Rui Ramos - OBSERVADOR
1/3/2019
O nepotismo
governamental define uma democracia capturada por uma facção política dedicada
a vincular a si os grupos de interesse instalados no Estado, na banca e nas
grandes empresas.
Há uma semana
que a imprensa comenta a endogamia do governo. Nunca um conselho de ministros
terá sido cruzado por tantas relações de parentesco. Entretanto, já muita gente
explicou o mau aspecto e as sérias inconveniências da situação, e não vale
dizer que Trump também tem uma filha e um genro, a não ser que a presidência americana
seja agora padrão de virtude para o PS. Também não vale menosprezar tudo isto
como simples coincidência: não, não acontece por acaso os ministros serem
parentes uns dos outros. Mas o ponto mais importante dessa história é outro: é
que todos os reparos terão sido certamente previstos pelos nossos governantes.

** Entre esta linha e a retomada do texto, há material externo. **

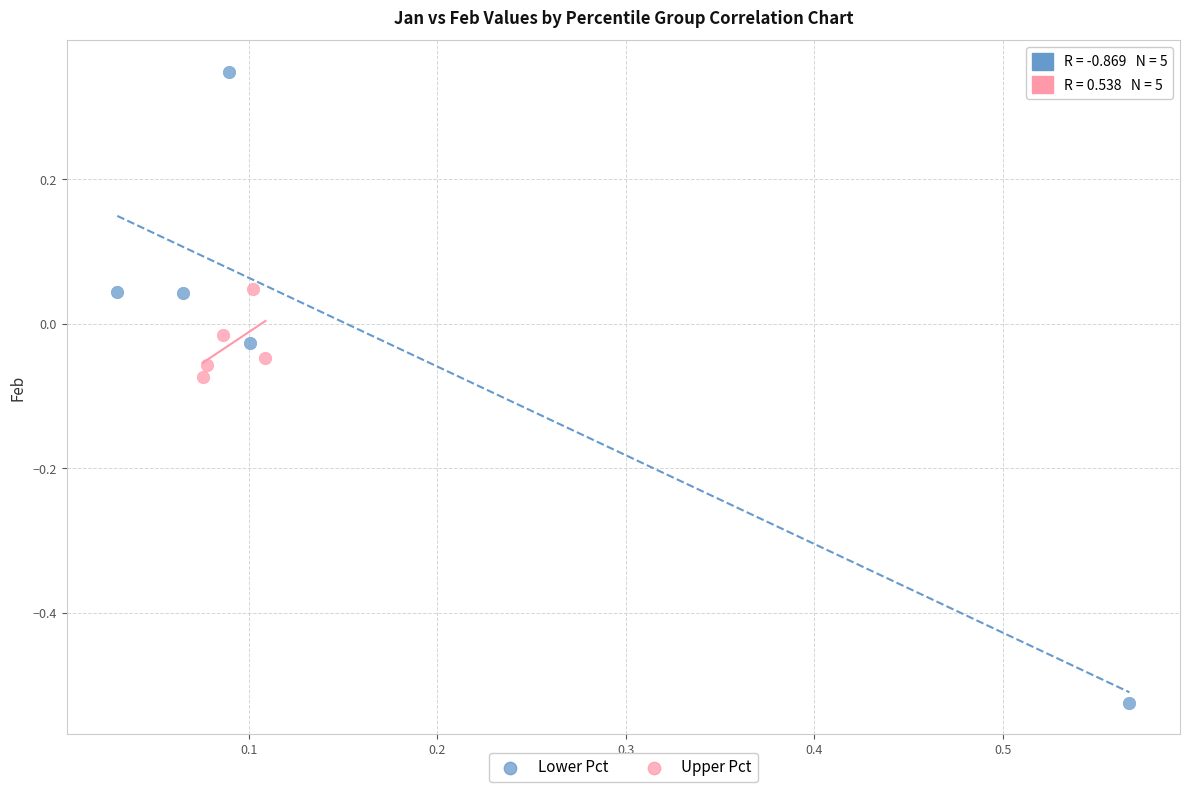

Which series contains the highest Y value?

Lower Pct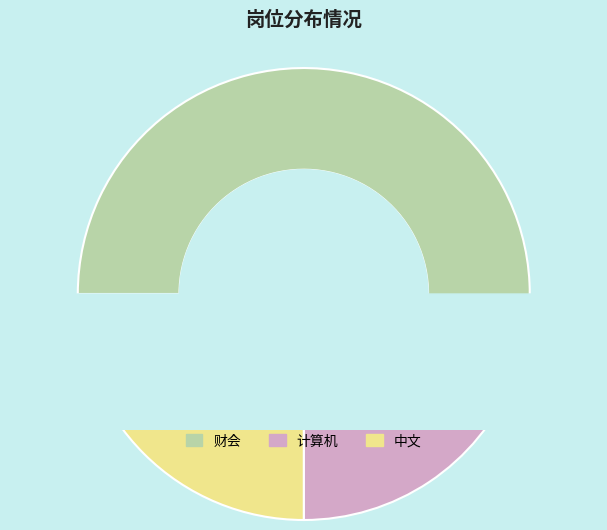

Which slice is the smallest?

计算机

Mesmo assim, optaram por promover a filha, dar o lugar à mulher, escolher o
marido, seleccionar o irmão, premiar o velho amigo. É óbvio que o preço
político de arriscar um ar de nepotismo pareceu mais baixo do que o de procurar
pessoas fora do círculo familiar dos ministros. É sobre isto que importa
reflectir.
Estes
ministros andam pelo governo desde há quase meio século. Vieram em 1995 com
Guterres, como secretários de Estado e assessores. Em 2005, regressaram com
Sócrates, os secretários de Estado já como ministros e os assessores como
secretários de Estado. Em 2015, instalaram-se outra vez nos gabinetes. Podiam
ter ido buscar caras novas. Foram, mas sem sair dos subúrbios da amizade
íntima, do matrimónio ou da consanguinidade: o núcleo reproduz-se a si próprio,
através de relações familiares e de visitas lá de casa. Tudo isto vai muito
para além do problema do corporativismo que gera dinastias de médicos,
advogados e catedráticos. Uma filha de médico ser médica é uma coisa; uma filha
de ministro ser ministra no mesmo governo em que o pai é ministro é outra
coisa. No primeiro caso, é uma questão social; no segundo, é uma questão
política.
Na mesma
semana, lembrámo-nos que o presidente do Azerbaijão nomeou a
mulher vice-presidente. Não precisam de me dizer que Portugal não é
o Azerbaijão. Mas tal como no Azerbaijão, o parentesco governamental sugere um
grupo restrito e desconfiado. Este é o ponto historicamente importante: ao fim
de quase vinte e cinco anos de poder, esta agremiação de oligarcas do PS, a
mais bem sucedida na democracia portuguesa, está cada vez mais fechada sobre si
própria.
Isto tem
obviamente uma razão de ser. Em 1995, Guterres e os seus amigos chegaram com
uma ideia: a chamada Terceira Via. Em 2001-2002, tudo falhou, com o primeiro
estrangulamento financeiro do Estado. Em 2003, o caso Casa Pia convenceu-os de
que estavam a ser perseguidos. Em 2005, voltaram com um desígnio de controle
puro e duro. Sob Sócrates, operaram à bruta. Sob Costa, tentaram ser “hábeis”.
O método, com mais ou menos veludo, foi sempre o mesmo: o domínio do Estado, e
o domínio do Estado sobre a sociedade e a economia. Ora, num projecto destes, o
partido importa naturalmente menos do que a clique, e a comunhão doutrinária
conta menos do que a relação pessoal. Daí que a sua área de recrutamento
não vá além de velhos amigos, antigos protegidos, e, claro, parentes.
O nepotismo
governamental define o estado da nação: uma democracia capturada por uma facção
política de tipo familiar, dedicada, num tempo de estagnação mal disfarçada
pela conjuntura internacional, a vincular a si os grupos de interesse
instalados no Estado, nas grandes empresas, e na banca. Demasiado frágeis, as
instituições e a sociedade civil não são obstáculo para este senhorio
terceiro-mundista. PCP, BE e o PSD de Rui Rio já a pouco mais aspiram do que a
aliar-se às famílias do poder. Enfraquecida, manietada, sem voz, a não ser a
voz inorgânica das redes sociais, a sociedade aguenta. Estamos assim.